In fact, I’m so not bitter that I’m going to be the bigger man and actually defend TikTok from the censorious Biden administration’s dogged determination to ban the app. Perhaps ironically, the very obsession with lockdowns that got me booted from TikTok also taught me some important lessons about the dangers of government censorship. 

It’s only been a couple of years since the Twitter Files revealed the heavy hand of U.S. intelligence agencies leaning on social media platforms to suppress speech that ran against the government’s narrative on COVID. Under the guise of combating mis-, dis-, and malinformation, the Biden administration decided that social media users couldn’t be trusted to hear dissenting views. Instead, it was the job of Big Brother to step in and tell us what to believe. Now, we’re seeing similar arguments floated to justify the Tik-Tok ban. 

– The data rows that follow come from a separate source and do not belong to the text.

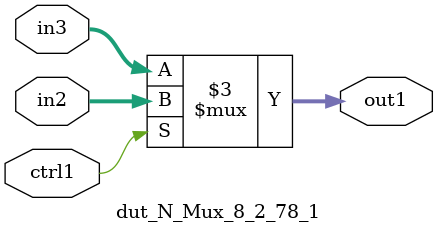
<source format=v>

`timescale 1ps / 1ps


module dut_N_Mux_8_2_78_1( in3, in2, ctrl1, out1 );

    input [7:0] in3;
    input [7:0] in2;
    input ctrl1;
    output [7:0] out1;
    reg [7:0] out1;

    
    // rtl_process:dut_N_Mux_8_2_78_1/dut_N_Mux_8_2_78_1_thread_1
    always @*
      begin : dut_N_Mux_8_2_78_1_thread_1
        case (ctrl1) 
          1'b1: 
            begin
              out1 = in2;
            end
          default: 
            begin
              out1 = in3;
            end
        endcase
      end

endmodule



</source>
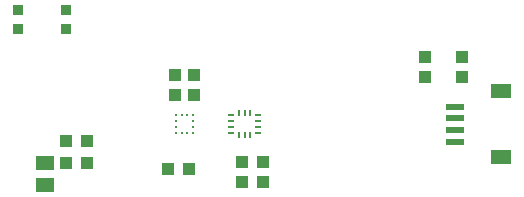
<source format=gbr>
G04 EAGLE Gerber RS-274X export*
G75*
%MOMM*%
%FSLAX34Y34*%
%LPD*%
%INSolderpaste Top*%
%IPPOS*%
%AMOC8*
5,1,8,0,0,1.08239X$1,22.5*%
G01*
%ADD10R,1.000000X1.075000*%
%ADD11R,1.550000X0.600000*%
%ADD12R,1.800000X1.200000*%
%ADD13R,0.275000X0.250000*%
%ADD14R,0.250000X0.275000*%
%ADD15R,0.475000X0.250000*%
%ADD16R,0.250000X0.475000*%
%ADD17R,0.900000X0.900000*%
%ADD18R,1.075000X1.000000*%
%ADD19R,1.500000X1.240000*%


D10*
X276860Y82160D03*
X276860Y65160D03*
D11*
X457460Y109300D03*
X457460Y119300D03*
X457460Y99300D03*
X457460Y129300D03*
D12*
X496460Y86300D03*
X496460Y142300D03*
D10*
X236601Y139201D03*
X236601Y156201D03*
D13*
X236100Y106800D03*
X236100Y111800D03*
X236100Y116800D03*
X236100Y121800D03*
D14*
X231100Y121800D03*
X226100Y121800D03*
D13*
X221100Y121800D03*
X221100Y116800D03*
X221100Y111800D03*
X221100Y106800D03*
D14*
X226100Y106800D03*
X231100Y106800D03*
D10*
X220345Y138820D03*
X220345Y155820D03*
D15*
X267775Y121800D03*
X267775Y116800D03*
X267775Y111800D03*
X267775Y106800D03*
D16*
X274400Y105175D03*
X279400Y105175D03*
X284400Y105175D03*
D15*
X291025Y106800D03*
X291025Y111800D03*
X291025Y116800D03*
X291025Y121800D03*
D16*
X284400Y123425D03*
X279400Y123425D03*
X274400Y123425D03*
D17*
X128450Y211200D03*
X128450Y195200D03*
X87450Y195200D03*
X87450Y211200D03*
D18*
X145660Y81280D03*
X128660Y81280D03*
X128660Y100330D03*
X145660Y100330D03*
X215020Y76200D03*
X232020Y76200D03*
D10*
X294640Y65160D03*
X294640Y82160D03*
X431800Y171060D03*
X431800Y154060D03*
X463550Y171060D03*
X463550Y154060D03*
D19*
X110490Y62890D03*
X110490Y81890D03*
M02*

</source>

I have no doubt that TikTok is home to Chinese propaganda, designed to paint the communist regime in a rosy light and poison the minds of young people. I also have no doubt that prolonged exposure to the platform is probably not the healthiest way to spend a childhood. That being said, it is not the proper role of government to assume parenting duties and decide what kind of media American children can and cannot be exposed to. 

But more troubling than this creeping paternalism is the precedent that such a ban sets for future censorship. If this was just about TikTok, I could (almost) forgive eye-rolling from CCP critics dismissive of my First Amendment free speech absolutism. But like so many things in Washington, this debate isn’t about protecting children or stopping Chinese communist propaganda. This legislation is about empowering the same government interests behind the COVID-era Censorship Industrial Complex. If you don’t believe me, actually read the bill, as Representative Thomas Massie did. The powers given to the executive branch under the legislation authorizing the TikTok ban are broad and lacking in specific limitations. There’s no reason not to think that these same powers—to force a company to comply with government demands or else shut down—won’t be leveraged against other social media platforms that refuse to toe the next government line.

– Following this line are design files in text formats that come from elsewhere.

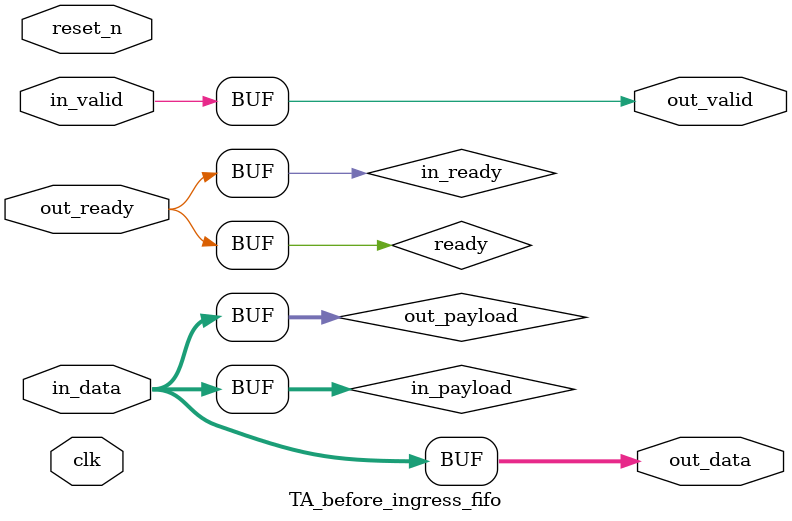
<source format=v>

`timescale 1ns / 100ps
module TA_before_ingress_fifo (
    
      // Interface: clk
      input              clk,
      input              reset_n,
      // Interface: in
      input              in_valid,
      input      [ 7: 0] in_data,
      // Interface: out
      output reg         out_valid,
      output reg [ 7: 0] out_data,
      input              out_ready
);




   // ---------------------------------------------------------------------
   //| Signal Declarations
   // ---------------------------------------------------------------------

   reg  [ 7: 0] in_payload;
   reg  [ 7: 0] out_payload;
   reg  [ 0: 0] ready;
   reg          in_ready;
   // synthesis translate_off
   always @(negedge in_ready) begin
      $display("%m: The downstream component is backpressuring by deasserting ready, but the upstream component can't be backpressured.");
   end
   // synthesis translate_on   


   // ---------------------------------------------------------------------
   //| Payload Mapping
   // ---------------------------------------------------------------------
   always @* begin
     in_payload = {in_data};
     {out_data} = out_payload;
   end

   // ---------------------------------------------------------------------
   //| Ready & valid signals.
   // ---------------------------------------------------------------------
   always @* begin
     ready[0] = out_ready;
     out_valid = in_valid;
     out_payload = in_payload;
     in_ready = ready[0];
   end



endmodule


</source>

As a libertarian, I’m no fan of government sponsored propaganda, especially when it’s coming from authoritarians wanting to control what we say, think and do. But I’m most worried when my own government uses the specter of Chinese-style manipulation and control to build the same infrastructure for future manipulation and control here. Because this is America, and free speech and free thinking and dissenting from our own government’s fake propaganda is our birthright.

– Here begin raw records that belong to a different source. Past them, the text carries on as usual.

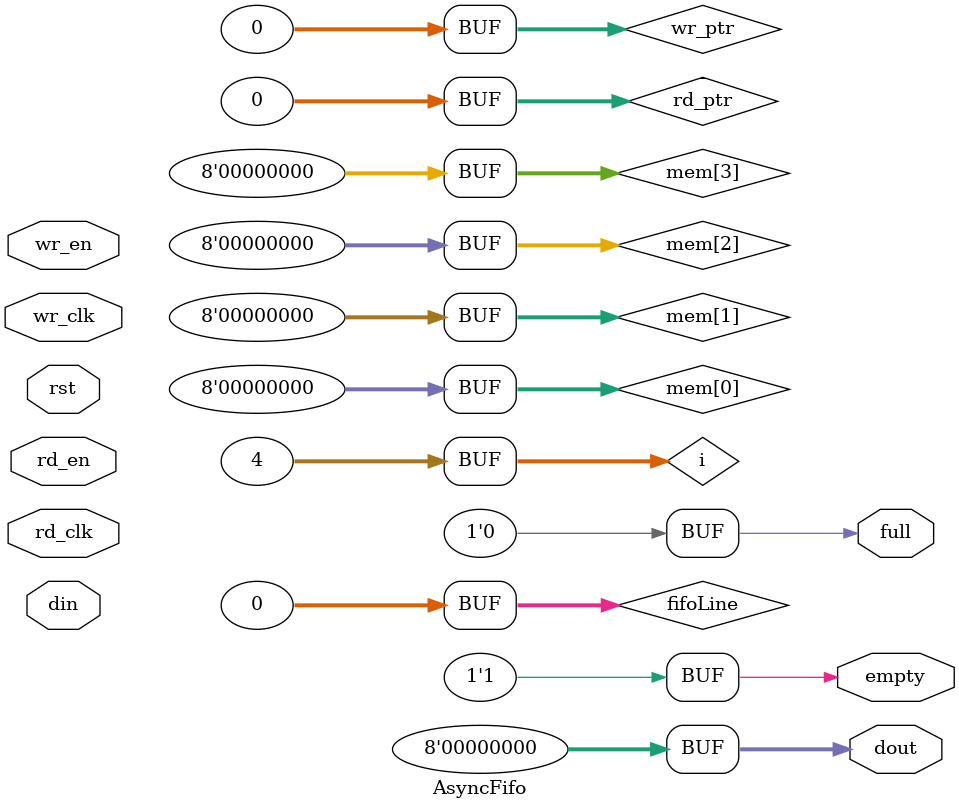
<source format=v>
`timescale 1ns / 1ps

module AsyncFifo(
    input [7:0] din,
    input wr_en,rd_en,rst,wr_clk, rd_clk,
    output reg full, empty,
    output reg [7:0] dout);
    parameter data_width = 8, fifo_depth=4;
    integer rd_ptr,wr_ptr,fifoLine;
    reg [data_width-1:0] mem [fifo_depth-1:0];
    integer i=0;
    
    // Reset
    always @(rst) begin
        rd_ptr <= 0;
        wr_ptr <= 0;
        full <= 0;
        empty <= 1;
        fifoLine<=0;
        dout <= 8'h00;
        for (i=0;i<fifo_depth;i=i+1) begin
            mem[i] <= 8'h00;
            end
        end
        
        
    // Write data
    always @(posedge wr_clk) begin
        if (wr_en & ~full) begin
            mem[wr_ptr]<=din;
            fifoLine<= fifoLine+1;
            empty<=0;
            if (wr_ptr == fifo_depth-1) wr_ptr<=0;
            else wr_ptr<= wr_ptr+1;   
            end
        end
    
    // Read data
    always @(posedge rd_clk) begin
        if (rd_en & ~empty) begin
            dout<=mem[rd_ptr];
            if (rd_ptr == fifo_depth-1) rd_ptr<=0;
            else rd_ptr<= rd_ptr+1;   
            fifoLine<= fifoLine-1;
            full<=0;
            end
        end
    
    // full and empty flag
    always @(fifoLine) begin
        if (fifoLine == fifo_depth) full<=1;
        else if (fifoLine == 0) empty<=1;
        end
endmodule

</source>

So, even though I’m still mad about losing my account, I’m opposed to the TikTok ban as a federal overreach that violates the free speech rights of all Americans, as well as creating a framework for a more censorious tech policy in the future. If you insist we think of the children, let’s think of giving them a country where freedom is valued and protected, and not succumb to the same authoritarian tactics we criticize in China. 

Matt Kibbe is President of Free the People and host of Kibbe on Liberty on BlazeTV.